* WHAT THE TASK ASKS
Reproduce the source text of every item character for character, omitting the pictures.

--- RECORD EXTRACTS Enclosed Below ---

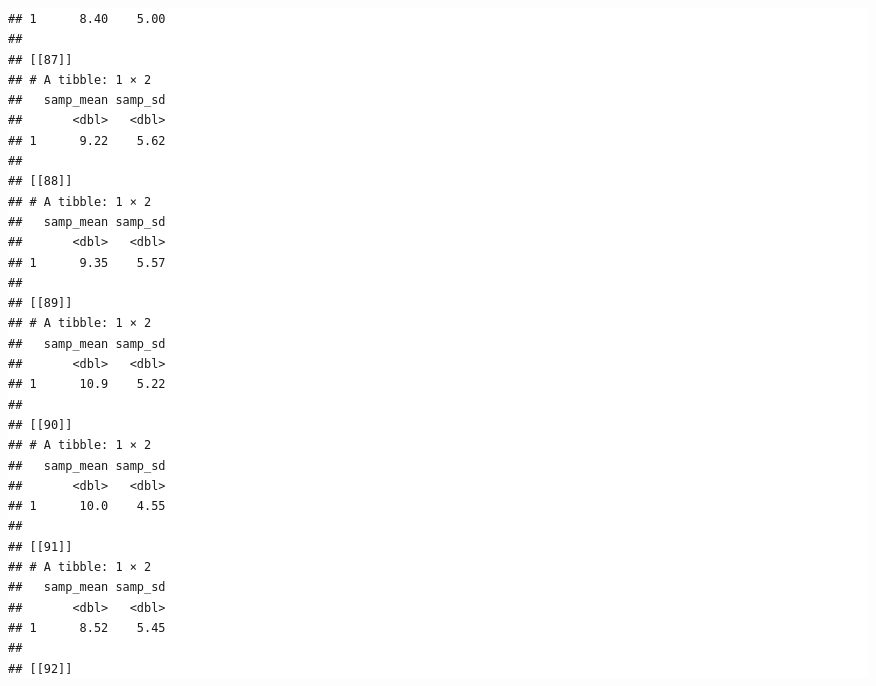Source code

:     ## 1      8.40    5.00
    ## 
    ## [[87]]
    ## # A tibble: 1 × 2
    ##   samp_mean samp_sd
    ##       <dbl>   <dbl>
    ## 1      9.22    5.62
    ## 
    ## [[88]]
    ## # A tibble: 1 × 2
    ##   samp_mean samp_sd
    ##       <dbl>   <dbl>
    ## 1      9.35    5.57
    ## 
    ## [[89]]
    ## # A tibble: 1 × 2
    ##   samp_mean samp_sd
    ##       <dbl>   <dbl>
    ## 1      10.9    5.22
    ## 
    ## [[90]]
    ## # A tibble: 1 × 2
    ##   samp_mean samp_sd
    ##       <dbl>   <dbl>
    ## 1      10.0    4.55
    ## 
    ## [[91]]
    ## # A tibble: 1 × 2
    ##   samp_mean samp_sd
    ##       <dbl>   <dbl>
    ## 1      8.52    5.45
    ## 
    ## [[92]]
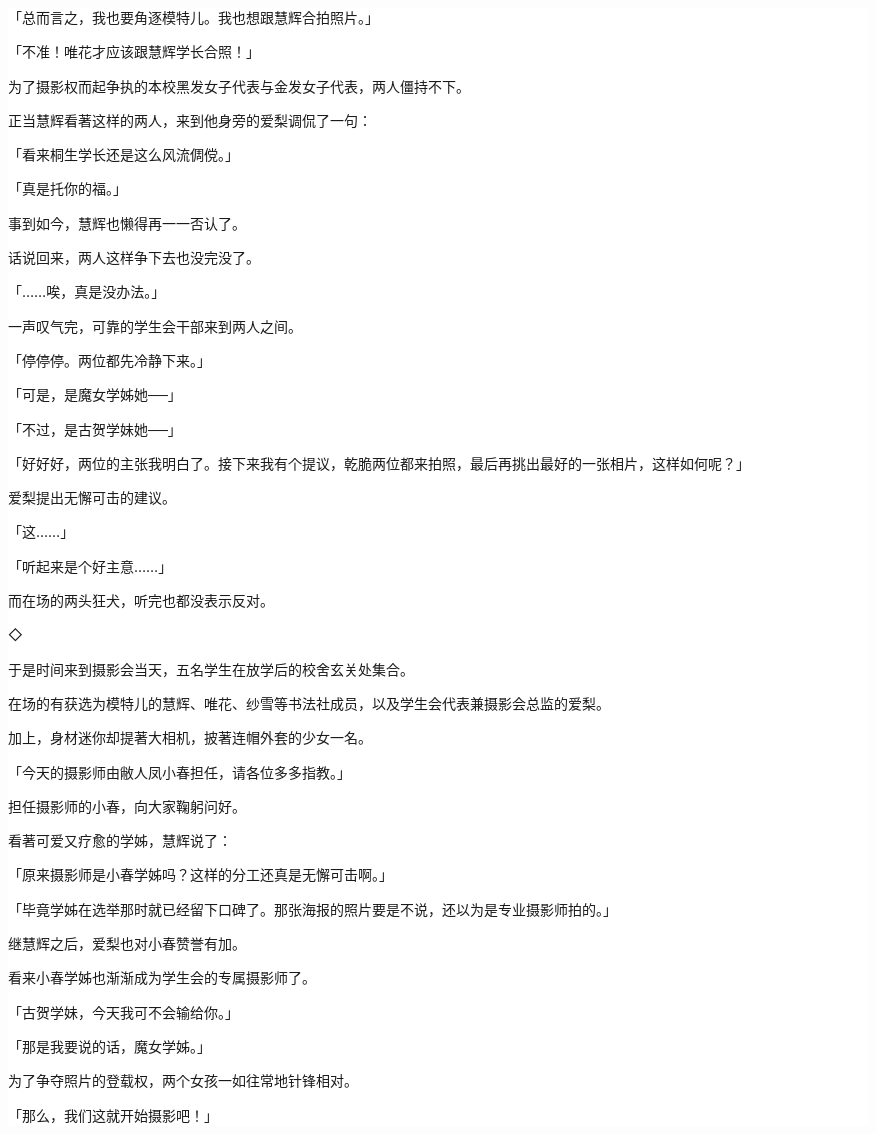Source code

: 「总而言之，我也要角逐模特儿。我也想跟慧辉合拍照片。」

「不准！唯花才应该跟慧辉学长合照！」

为了摄影权而起争执的本校黑发女子代表与金发女子代表，两人僵持不下。

正当慧辉看著这样的两人，来到他身旁的爱梨调侃了一句：

「看来桐生学长还是这么风流倜傥。」

「真是托你的福。」

事到如今，慧辉也懒得再一一否认了。

话说回来，两人这样争下去也没完没了。

「……唉，真是没办法。」

一声叹气完，可靠的学生会干部来到两人之间。

「停停停。两位都先冷静下来。」

「可是，是魔女学姊她──」

「不过，是古贺学妹她──」

「好好好，两位的主张我明白了。接下来我有个提议，乾脆两位都来拍照，最后再挑出最好的一张相片，这样如何呢？」

爱梨提出无懈可击的建议。

「这……」

「听起来是个好主意……」

而在场的两头狂犬，听完也都没表示反对。

◇

于是时间来到摄影会当天，五名学生在放学后的校舍玄关处集合。

在场的有获选为模特儿的慧辉、唯花、纱雪等书法社成员，以及学生会代表兼摄影会总监的爱梨。

加上，身材迷你却提著大相机，披著连帽外套的少女一名。

「今天的摄影师由敝人凤小春担任，请各位多多指教。」

担任摄影师的小春，向大家鞠躬问好。

看著可爱又疗愈的学姊，慧辉说了：

「原来摄影师是小春学姊吗？这样的分工还真是无懈可击啊。」

「毕竟学姊在选举那时就已经留下口碑了。那张海报的照片要是不说，还以为是专业摄影师拍的。」

继慧辉之后，爱梨也对小春赞誉有加。

看来小春学姊也渐渐成为学生会的专属摄影师了。

「古贺学妹，今天我可不会输给你。」

「那是我要说的话，魔女学姊。」

为了争夺照片的登载权，两个女孩一如往常地针锋相对。

「那么，我们这就开始摄影吧！」
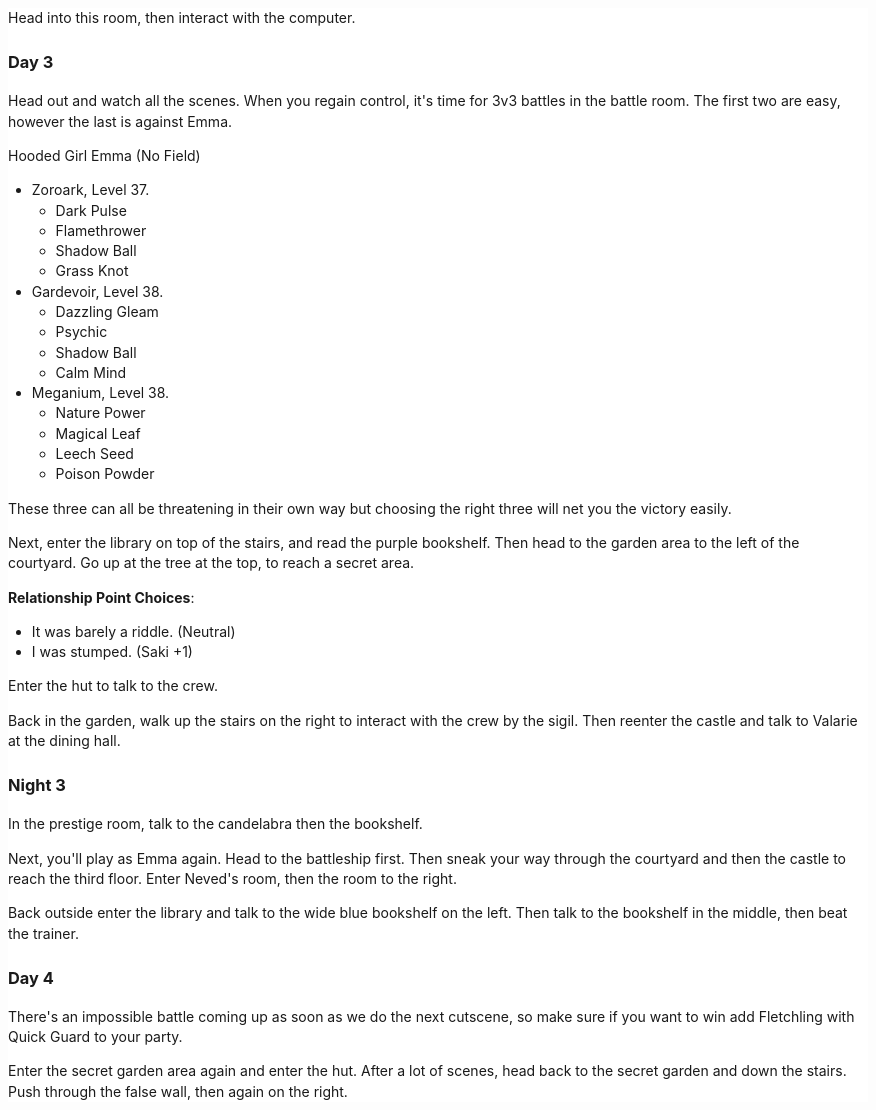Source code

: Head into this room, then interact with the computer.

### Day 3

Head out and watch all the scenes. When you regain control, it's time for 3v3 battles in the battle room. The first two are easy, however the last is against Emma.

Hooded Girl Emma (No Field)
-   Zoroark, Level 37.
    -   Dark Pulse
    -   Flamethrower
    -   Shadow Ball
    -   Grass Knot
-   Gardevoir, Level 38.
    -   Dazzling Gleam
    -   Psychic
    -   Shadow Ball
    -   Calm Mind
-   Meganium, Level 38.
    -   Nature Power
    -   Magical Leaf
    -   Leech Seed
    -   Poison Powder

These three can all be threatening in their own way but choosing the right three will net you the victory easily.

Next, enter the library on top of the stairs, and read the purple bookshelf. Then head to the garden area to the left of the courtyard. Go up at the tree at the top, to reach a secret area.

**Relationship Point Choices**:
- It was barely a riddle. (Neutral)
- I was stumped. (Saki +1)

Enter the hut to talk to the crew.

Back in the garden, walk up the stairs on the right to interact with the crew by the sigil. Then reenter the castle and talk to Valarie at the dining hall.

### Night 3

In the prestige room, talk to the candelabra then the bookshelf.

Next, you'll play as Emma again. Head to the battleship first. Then sneak your way through the courtyard and then the castle to reach the third floor. Enter Neved's room, then the room to the right.

Back outside enter the library and talk to the wide blue bookshelf on the left. Then talk to the bookshelf in the middle, then beat the trainer.

### Day 4

There's an impossible battle coming up as soon as we do the next cutscene, so make sure if you want to win add Fletchling with Quick Guard to your party.

Enter the secret garden area again and enter the hut. After a lot of scenes, head back to the secret garden and down the stairs. Push through the false wall, then again on the right.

--- End of Enclosed RECORD EXTRACTS ---

* YOUR SOLUTION
Source code

:     ## 1      8.40    5.00
    ## 
    ## [[87]]
    ## # A tibble: 1 × 2
    ##   samp_mean samp_sd
    ##       <dbl>   <dbl>
    ## 1      9.22    5.62
    ## 
    ## [[88]]
    ## # A tibble: 1 × 2
    ##   samp_mean samp_sd
    ##       <dbl>   <dbl>
    ## 1      9.35    5.57
    ## 
    ## [[89]]
    ## # A tibble: 1 × 2
    ##   samp_mean samp_sd
    ##       <dbl>   <dbl>
    ## 1      10.9    5.22
    ## 
    ## [[90]]
    ## # A tibble: 1 × 2
    ##   samp_mean samp_sd
    ##       <dbl>   <dbl>
    ## 1      10.0    4.55
    ## 
    ## [[91]]
    ## # A tibble: 1 × 2
    ##   samp_mean samp_sd
    ##       <dbl>   <dbl>
    ## 1      8.52    5.45
    ## 
    ## [[92]]
Source code

: 「总而言之，我也要角逐模特儿。我也想跟慧辉合拍照片。」

「不准！唯花才应该跟慧辉学长合照！」

为了摄影权而起争执的本校黑发女子代表与金发女子代表，两人僵持不下。

正当慧辉看著这样的两人，来到他身旁的爱梨调侃了一句：

「看来桐生学长还是这么风流倜傥。」

「真是托你的福。」

事到如今，慧辉也懒得再一一否认了。

话说回来，两人这样争下去也没完没了。

「……唉，真是没办法。」

一声叹气完，可靠的学生会干部来到两人之间。

「停停停。两位都先冷静下来。」

「可是，是魔女学姊她──」

「不过，是古贺学妹她──」

「好好好，两位的主张我明白了。接下来我有个提议，乾脆两位都来拍照，最后再挑出最好的一张相片，这样如何呢？」

爱梨提出无懈可击的建议。

「这……」

「听起来是个好主意……」

而在场的两头狂犬，听完也都没表示反对。

◇

于是时间来到摄影会当天，五名学生在放学后的校舍玄关处集合。

在场的有获选为模特儿的慧辉、唯花、纱雪等书法社成员，以及学生会代表兼摄影会总监的爱梨。

加上，身材迷你却提著大相机，披著连帽外套的少女一名。

「今天的摄影师由敝人凤小春担任，请各位多多指教。」

担任摄影师的小春，向大家鞠躬问好。

看著可爱又疗愈的学姊，慧辉说了：

「原来摄影师是小春学姊吗？这样的分工还真是无懈可击啊。」

「毕竟学姊在选举那时就已经留下口碑了。那张海报的照片要是不说，还以为是专业摄影师拍的。」

继慧辉之后，爱梨也对小春赞誉有加。

看来小春学姊也渐渐成为学生会的专属摄影师了。

「古贺学妹，今天我可不会输给你。」

「那是我要说的话，魔女学姊。」

为了争夺照片的登载权，两个女孩一如往常地针锋相对。

「那么，我们这就开始摄影吧！」
Source code

: Head into this room, then interact with the computer.

### Day 3

Head out and watch all the scenes. When you regain control, it's time for 3v3 battles in the battle room. The first two are easy, however the last is against Emma.

Hooded Girl Emma (No Field)
-   Zoroark, Level 37.
    -   Dark Pulse
    -   Flamethrower
    -   Shadow Ball
    -   Grass Knot
-   Gardevoir, Level 38.
    -   Dazzling Gleam
    -   Psychic
    -   Shadow Ball
    -   Calm Mind
-   Meganium, Level 38.
    -   Nature Power
    -   Magical Leaf
    -   Leech Seed
    -   Poison Powder

These three can all be threatening in their own way but choosing the right three will net you the victory easily.

Next, enter the library on top of the stairs, and read the purple bookshelf. Then head to the garden area to the left of the courtyard. Go up at the tree at the top, to reach a secret area.

**Relationship Point Choices**:
- It was barely a riddle. (Neutral)
- I was stumped. (Saki +1)

Enter the hut to talk to the crew.

Back in the garden, walk up the stairs on the right to interact with the crew by the sigil. Then reenter the castle and talk to Valarie at the dining hall.

### Night 3

In the prestige room, talk to the candelabra then the bookshelf.

Next, you'll play as Emma again. Head to the battleship first. Then sneak your way through the courtyard and then the castle to reach the third floor. Enter Neved's room, then the room to the right.

Back outside enter the library and talk to the wide blue bookshelf on the left. Then talk to the bookshelf in the middle, then beat the trainer.

### Day 4

There's an impossible battle coming up as soon as we do the next cutscene, so make sure if you want to win add Fletchling with Quick Guard to your party.

Enter the secret garden area again and enter the hut. After a lot of scenes, head back to the secret garden and down the stairs. Push through the false wall, then again on the right.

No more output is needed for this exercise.